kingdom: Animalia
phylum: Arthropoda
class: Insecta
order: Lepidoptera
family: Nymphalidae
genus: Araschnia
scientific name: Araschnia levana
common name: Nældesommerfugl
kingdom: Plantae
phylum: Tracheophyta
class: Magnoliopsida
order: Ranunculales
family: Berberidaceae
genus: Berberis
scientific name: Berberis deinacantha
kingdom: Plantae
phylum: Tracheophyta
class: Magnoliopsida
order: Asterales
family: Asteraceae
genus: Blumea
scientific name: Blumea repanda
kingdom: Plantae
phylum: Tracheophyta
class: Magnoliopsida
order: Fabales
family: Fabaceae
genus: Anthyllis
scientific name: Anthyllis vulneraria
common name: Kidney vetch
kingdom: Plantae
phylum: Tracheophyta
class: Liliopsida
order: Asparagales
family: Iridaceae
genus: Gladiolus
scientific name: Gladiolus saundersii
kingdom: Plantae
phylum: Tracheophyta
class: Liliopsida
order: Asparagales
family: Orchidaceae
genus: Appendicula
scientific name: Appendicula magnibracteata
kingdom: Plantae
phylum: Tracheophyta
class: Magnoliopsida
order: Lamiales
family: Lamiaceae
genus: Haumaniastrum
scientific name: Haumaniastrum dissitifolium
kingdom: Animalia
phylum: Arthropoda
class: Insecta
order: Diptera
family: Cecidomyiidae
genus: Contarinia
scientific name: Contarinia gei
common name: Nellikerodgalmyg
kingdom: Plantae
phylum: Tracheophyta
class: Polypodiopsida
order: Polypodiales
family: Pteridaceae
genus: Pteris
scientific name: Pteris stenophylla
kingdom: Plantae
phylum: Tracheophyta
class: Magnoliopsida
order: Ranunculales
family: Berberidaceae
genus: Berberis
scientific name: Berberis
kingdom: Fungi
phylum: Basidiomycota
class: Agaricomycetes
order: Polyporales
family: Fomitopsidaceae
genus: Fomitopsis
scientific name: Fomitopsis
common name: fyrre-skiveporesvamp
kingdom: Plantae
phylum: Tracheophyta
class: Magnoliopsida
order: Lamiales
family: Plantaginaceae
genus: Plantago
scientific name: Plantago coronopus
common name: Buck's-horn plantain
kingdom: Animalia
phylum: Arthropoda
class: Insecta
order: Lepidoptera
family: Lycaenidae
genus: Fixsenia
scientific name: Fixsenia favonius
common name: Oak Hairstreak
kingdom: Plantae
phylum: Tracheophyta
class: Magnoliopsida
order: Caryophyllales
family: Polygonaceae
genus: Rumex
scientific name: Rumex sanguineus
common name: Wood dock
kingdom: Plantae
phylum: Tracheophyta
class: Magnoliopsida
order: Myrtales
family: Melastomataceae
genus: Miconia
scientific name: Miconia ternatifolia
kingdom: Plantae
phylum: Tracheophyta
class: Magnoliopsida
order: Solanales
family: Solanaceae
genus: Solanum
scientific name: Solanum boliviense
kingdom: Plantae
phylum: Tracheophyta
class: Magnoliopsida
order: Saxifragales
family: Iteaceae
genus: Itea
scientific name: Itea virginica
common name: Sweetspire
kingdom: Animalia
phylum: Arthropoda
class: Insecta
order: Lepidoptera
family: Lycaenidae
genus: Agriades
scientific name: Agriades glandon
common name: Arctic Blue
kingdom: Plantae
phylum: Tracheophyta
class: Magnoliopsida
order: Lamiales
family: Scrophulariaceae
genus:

## Directions
Render every line of the data above as a Markdown table with two columns, Row for the row number and Line for the line itself. Leave out any blank lines.

## Answer for the task
| Row | Line |
|---|---|
| 1 | kingdom: Animalia |
| 2 | phylum: Arthropoda |
| 3 | class: Insecta |
| 4 | order: Lepidoptera |
| 5 | family: Nymphalidae |
| 6 | genus: Araschnia |
| 7 | scientific name: Araschnia levana |
| 8 | common name: Nældesommerfugl |
| 9 | kingdom: Plantae |
| 10 | phylum: Tracheophyta |
| 11 | class: Magnoliopsida |
| 12 | order: Ranunculales |
| 13 | family: Berberidaceae |
| 14 | genus: Berberis |
| 15 | scientific name: Berberis deinacantha |
| 16 | kingdom: Plantae |
| 17 | phylum: Tracheophyta |
| 18 | class: Magnoliopsida |
| 19 | order: Asterales |
| 20 | family: Asteraceae |
| 21 | genus: Blumea |
| 22 | scientific name: Blumea repanda |
| 23 | kingdom: Plantae |
| 24 | phylum: Tracheophyta |
| 25 | class: Magnoliopsida |
| 26 | order: Fabales |
| 27 | family: Fabaceae |
| 28 | genus: Anthyllis |
| 29 | scientific name: Anthyllis vulneraria |
| 30 | common name: Kidney vetch |
| 31 | kingdom: Plantae |
| 32 | phylum: Tracheophyta |
| 33 | class: Liliopsida |
| 34 | order: Asparagales |
| 35 | family: Iridaceae |
| 36 | genus: Gladiolus |
| 37 | scientific name: Gladiolus saundersii |
| 38 | kingdom: Plantae |
| 39 | phylum: Tracheophyta |
| 40 | class: Liliopsida |
| 41 | order: Asparagales |
| 42 | family: Orchidaceae |
| 43 | genus: Appendicula |
| 44 | scientific name: Appendicula magnibracteata |
| 45 | kingdom: Plantae |
| 46 | phylum: Tracheophyta |
| 47 | class: Magnoliopsida |
| 48 | order: Lamiales |
| 49 | family: Lamiaceae |
| 50 | genus: Haumaniastrum |
| 51 | scientific name: Haumaniastrum dissitifolium |
| 52 | kingdom: Animalia |
| 53 | phylum: Arthropoda |
| 54 | class: Insecta |
| 55 | order: Diptera |
| 56 | family: Cecidomyiidae |
| 57 | genus: Contarinia |
| 58 | scientific name: Contarinia gei |
| 59 | common name: Nellikerodgalmyg |
| 60 | kingdom: Plantae |
| 61 | phylum: Tracheophyta |
| 62 | class: Polypodiopsida |
| 63 | order: Polypodiales |
| 64 | family: Pteridaceae |
| 65 | genus: Pteris |
| 66 | scientific name: Pteris stenophylla |
| 67 | kingdom: Plantae |
| 68 | phylum: Tracheophyta |
| 69 | class: Magnoliopsida |
| 70 | order: Ranunculales |
| 71 | family: Berberidaceae |
| 72 | genus: Berberis |
| 73 | scientific name: Berberis |
| 74 | kingdom: Fungi |
| 75 | phylum: Basidiomycota |
| 76 | class: Agaricomycetes |
| 77 | order: Polyporales |
| 78 | family: Fomitopsidaceae |
| 79 | genus: Fomitopsis |
| 80 | scientific name: Fomitopsis |
| 81 | common name: fyrre-skiveporesvamp |
| 82 | kingdom: Plantae |
| 83 | phylum: Tracheophyta |
| 84 | class: Magnoliopsida |
| 85 | order: Lamiales |
| 86 | family: Plantaginaceae |
| 87 | genus: Plantago |
| 88 | scientific name: Plantago coronopus |
| 89 | common name: Buck's-horn plantain |
| 90 | kingdom: Animalia |
| 91 | phylum: Arthropoda |
| 92 | class: Insecta |
| 93 | order: Lepidoptera |
| 94 | family: Lycaenidae |
| 95 | genus: Fixsenia |
| 96 | scientific name: Fixsenia favonius |
| 97 | common name: Oak Hairstreak |
| 98 | kingdom: Plantae |
| 99 | phylum: Tracheophyta |
| 100 | class: Magnoliopsida |
| 101 | order: Caryophyllales |
| 102 | family: Polygonaceae |
| 103 | genus: Rumex |
| 104 | scientific name: Rumex sanguineus |
| 105 | common name: Wood dock |
| 106 | kingdom: Plantae |
| 107 | phylum: Tracheophyta |
| 108 | class: Magnoliopsida |
| 109 | order: Myrtales |
| 110 | family: Melastomataceae |
| 111 | genus: Miconia |
| 112 | scientific name: Miconia ternatifolia |
| 113 | kingdom: Plantae |
| 114 | phylum: Tracheophyta |
| 115 | class: Magnoliopsida |
| 116 | order: Solanales |
| 117 | family: Solanaceae |
| 118 | genus: Solanum |
| 119 | scientific name: Solanum boliviense |
| 120 | kingdom: Plantae |
| 121 | phylum: Tracheophyta |
| 122 | class: Magnoliopsida |
| 123 | order: Saxifragales |
| 124 | family: Iteaceae |
| 125 | genus: Itea |
| 126 | scientific name: Itea virginica |
| 127 | common name: Sweetspire |
| 128 | kingdom: Animalia |
| 129 | phylum: Arthropoda |
| 130 | class: Insecta |
| 131 | order: Lepidoptera |
| 132 | family: Lycaenidae |
| 133 | genus: Agriades |
| 134 | scientific name: Agriades glandon |
| 135 | common name: Arctic Blue |
| 136 | kingdom: Plantae |
| 137 | phylum: Tracheophyta |
| 138 | class: Magnoliopsida |
| 139 | order: Lamiales |
| 140 | family: Scrophulariaceae |
| 141 | genus: |